--- begin Document text ---

FIG. 4 describes in general a down counter 20 which may be used to provide for appropriate output control signals. The down counter 20 receives "x" address information which represents the number of video clock cycles before the information is to be displayed in the "x" address position. The external clock is also used as an input to control the integer "n" by which the "x" address is counted down. Assuming, for example, that the external clock is the video clock divided by five, then each clock cycle decrements or subtracts in the counter the division ratio of five.
When the counter crosses zero, the down counter 20 produces an underflow or carry signal. This can occur in the following instances for the transfer from time tn to tn +1.
______________________________________tn tn + 1______________________________________0000 → 1011 0 → -50001 → 1101 1 → -40010 → 1100 2 → -30011 → 1101 3 → -20100 → 1111 4 → -1______________________________________
When this carry or underflow signal is produced, then the three least significant digits which are represented by Q0, Q1 and Q2 in FIG. 4 can be decoded to determine which video pixel boundary to begin the output. These techniques will work for any integer clock division. As a specific example, if the video cursor is to begin at the 28 pixel position in the "x" direction, the binary number 28 is set into the "x" address. If as shown in FIG. 4, the clock is divided by five, then every clock/5 signal (external clock signal) reduces the number in the counter by five.

--- end Document text ---
--- begin Stored records ---

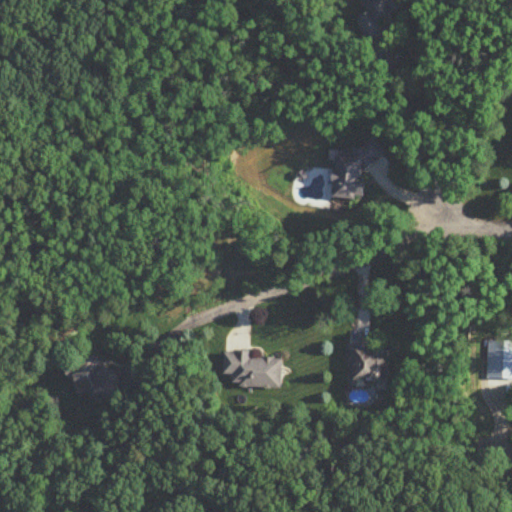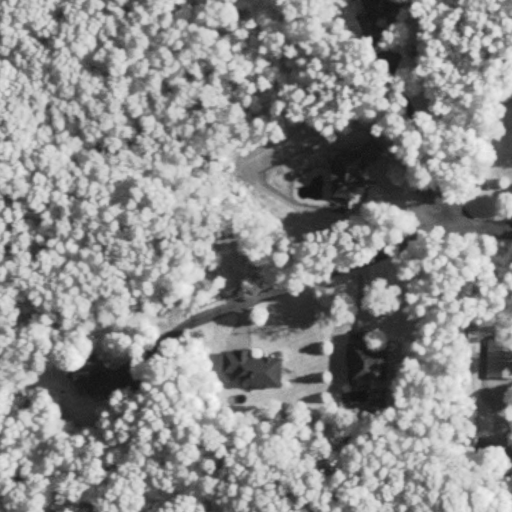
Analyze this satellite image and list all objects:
building: (378, 15)
road: (424, 141)
building: (354, 175)
road: (354, 261)
building: (369, 365)
building: (254, 371)
building: (99, 380)
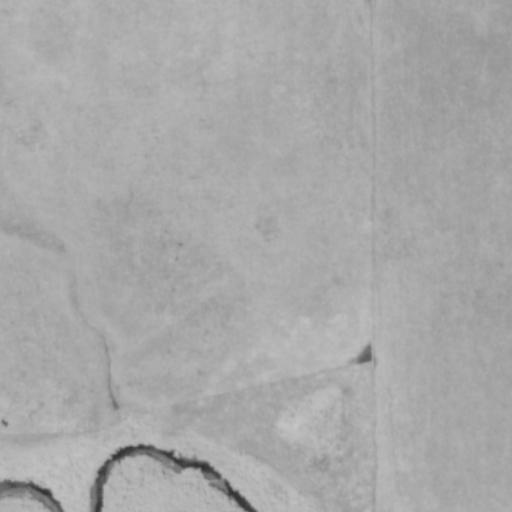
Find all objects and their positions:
river: (124, 452)
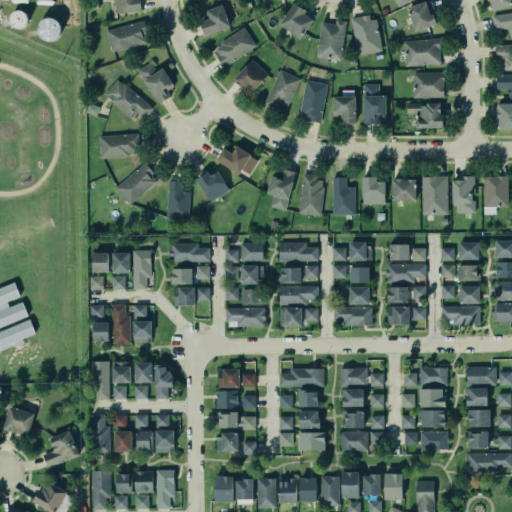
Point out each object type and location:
building: (400, 1)
building: (401, 2)
building: (498, 3)
building: (126, 5)
building: (126, 5)
building: (422, 15)
building: (422, 15)
building: (215, 19)
building: (214, 20)
building: (296, 21)
building: (502, 21)
building: (365, 34)
building: (365, 34)
building: (127, 35)
building: (127, 35)
building: (330, 40)
building: (330, 41)
building: (233, 46)
building: (234, 46)
building: (422, 50)
building: (421, 52)
road: (182, 53)
building: (504, 54)
building: (247, 71)
road: (467, 73)
building: (250, 76)
building: (154, 79)
building: (156, 81)
building: (428, 83)
building: (504, 83)
building: (428, 84)
building: (280, 88)
building: (280, 90)
building: (125, 98)
building: (127, 99)
building: (312, 100)
building: (373, 103)
building: (345, 107)
building: (344, 108)
building: (426, 114)
building: (427, 114)
building: (504, 115)
road: (196, 121)
building: (117, 144)
building: (118, 145)
road: (356, 149)
building: (235, 157)
building: (237, 160)
building: (134, 182)
building: (210, 182)
building: (136, 183)
building: (212, 185)
building: (280, 189)
building: (403, 189)
building: (372, 190)
building: (495, 191)
building: (310, 194)
building: (174, 195)
building: (310, 195)
building: (342, 195)
building: (434, 195)
building: (463, 195)
building: (342, 197)
building: (177, 201)
road: (155, 247)
building: (503, 248)
building: (504, 248)
building: (296, 250)
building: (360, 250)
building: (360, 250)
building: (468, 250)
building: (251, 251)
building: (296, 251)
building: (187, 252)
building: (399, 252)
building: (338, 253)
building: (446, 253)
building: (417, 254)
building: (231, 255)
building: (100, 262)
building: (100, 262)
building: (120, 262)
building: (140, 267)
building: (504, 269)
building: (447, 270)
building: (202, 271)
building: (310, 271)
building: (338, 271)
building: (231, 272)
building: (404, 272)
building: (467, 272)
building: (251, 274)
building: (359, 274)
building: (181, 275)
building: (289, 275)
building: (181, 276)
building: (96, 282)
building: (118, 282)
road: (323, 288)
road: (431, 288)
road: (214, 289)
building: (502, 290)
building: (418, 291)
building: (447, 291)
road: (270, 292)
building: (339, 292)
building: (202, 293)
building: (231, 293)
building: (296, 294)
building: (296, 294)
building: (397, 294)
building: (469, 294)
building: (469, 294)
building: (184, 295)
building: (184, 295)
building: (358, 295)
building: (251, 296)
building: (252, 296)
road: (377, 296)
road: (487, 296)
road: (150, 297)
building: (11, 304)
building: (96, 310)
building: (139, 310)
building: (139, 310)
building: (502, 311)
building: (418, 312)
building: (310, 313)
building: (418, 313)
building: (461, 314)
building: (352, 315)
building: (353, 315)
building: (397, 315)
building: (398, 315)
building: (245, 316)
building: (290, 316)
building: (290, 316)
building: (120, 324)
building: (120, 325)
building: (100, 331)
building: (142, 331)
building: (142, 331)
building: (16, 333)
road: (353, 343)
road: (145, 350)
building: (121, 371)
building: (143, 372)
building: (480, 375)
building: (352, 376)
building: (433, 376)
building: (228, 377)
building: (301, 377)
building: (504, 377)
building: (99, 378)
building: (409, 378)
building: (409, 378)
building: (248, 379)
building: (376, 379)
building: (162, 381)
building: (304, 383)
building: (118, 391)
building: (140, 391)
building: (476, 396)
building: (352, 397)
building: (353, 397)
road: (391, 397)
building: (432, 397)
road: (267, 398)
building: (226, 399)
building: (407, 399)
building: (503, 399)
building: (376, 400)
building: (248, 401)
building: (285, 401)
road: (330, 404)
road: (141, 405)
road: (453, 407)
building: (478, 417)
building: (309, 418)
building: (432, 418)
building: (140, 419)
building: (161, 419)
building: (309, 419)
building: (353, 419)
building: (119, 420)
building: (140, 420)
building: (161, 420)
building: (235, 420)
building: (407, 420)
building: (503, 420)
building: (18, 421)
building: (285, 421)
building: (376, 421)
building: (285, 422)
road: (195, 427)
building: (120, 431)
building: (99, 435)
building: (285, 437)
building: (375, 437)
building: (410, 437)
building: (285, 438)
building: (376, 438)
building: (353, 439)
building: (478, 439)
building: (144, 440)
building: (144, 440)
building: (164, 440)
building: (164, 440)
building: (353, 440)
building: (433, 440)
building: (122, 441)
building: (226, 441)
building: (311, 441)
building: (311, 441)
building: (503, 441)
building: (60, 447)
building: (249, 447)
building: (61, 448)
building: (487, 461)
road: (147, 463)
road: (339, 466)
road: (0, 470)
building: (122, 479)
building: (142, 479)
building: (143, 481)
building: (123, 482)
building: (349, 484)
building: (371, 484)
building: (162, 486)
building: (393, 486)
building: (98, 487)
building: (164, 487)
building: (221, 487)
building: (99, 488)
building: (223, 488)
building: (244, 488)
building: (287, 489)
building: (307, 489)
building: (287, 490)
building: (329, 490)
building: (266, 492)
building: (266, 492)
building: (50, 495)
building: (51, 496)
building: (424, 496)
road: (477, 496)
building: (139, 500)
building: (118, 501)
building: (141, 501)
building: (120, 502)
building: (373, 505)
building: (352, 506)
building: (392, 509)
building: (19, 510)
building: (24, 510)
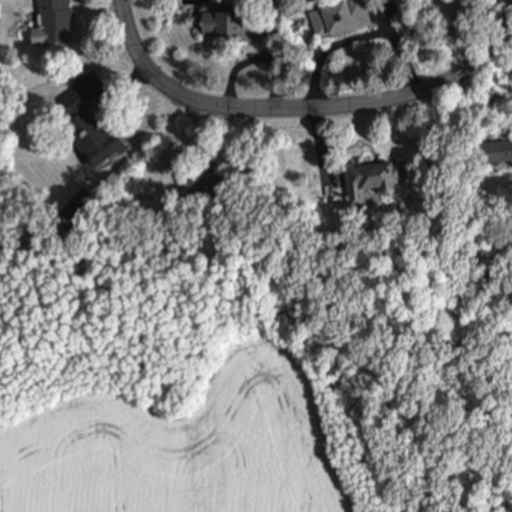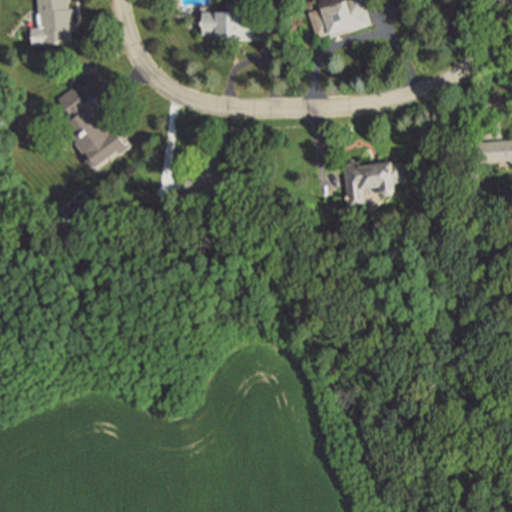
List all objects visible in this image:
building: (340, 16)
building: (342, 19)
building: (53, 21)
building: (231, 21)
building: (55, 23)
building: (229, 26)
road: (296, 109)
building: (88, 128)
building: (89, 131)
building: (496, 148)
building: (497, 153)
building: (209, 176)
building: (372, 177)
building: (374, 181)
building: (206, 183)
crop: (197, 445)
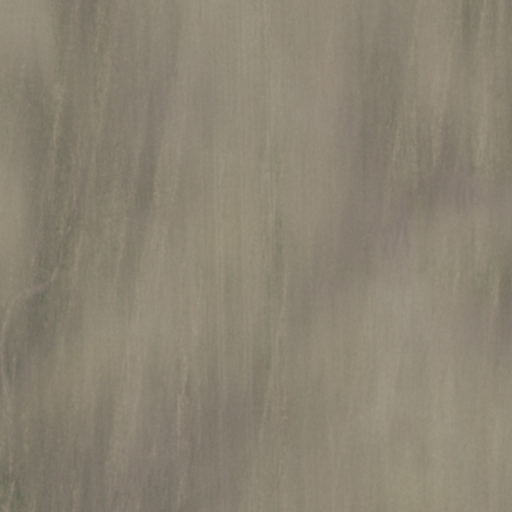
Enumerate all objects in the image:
crop: (256, 256)
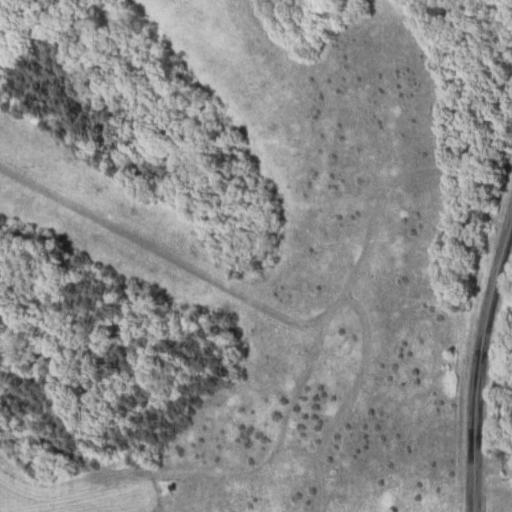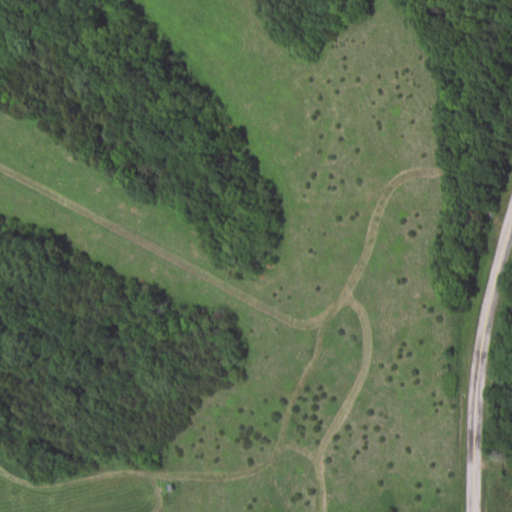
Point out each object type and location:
road: (476, 359)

--- end Stored records ---

### What is being asked
In the down counter text above, which symbols represent the three least significant digits that are decoded once the carry or underflow signal is produced?

### Solution to the exercise
Q0, Q1, Q2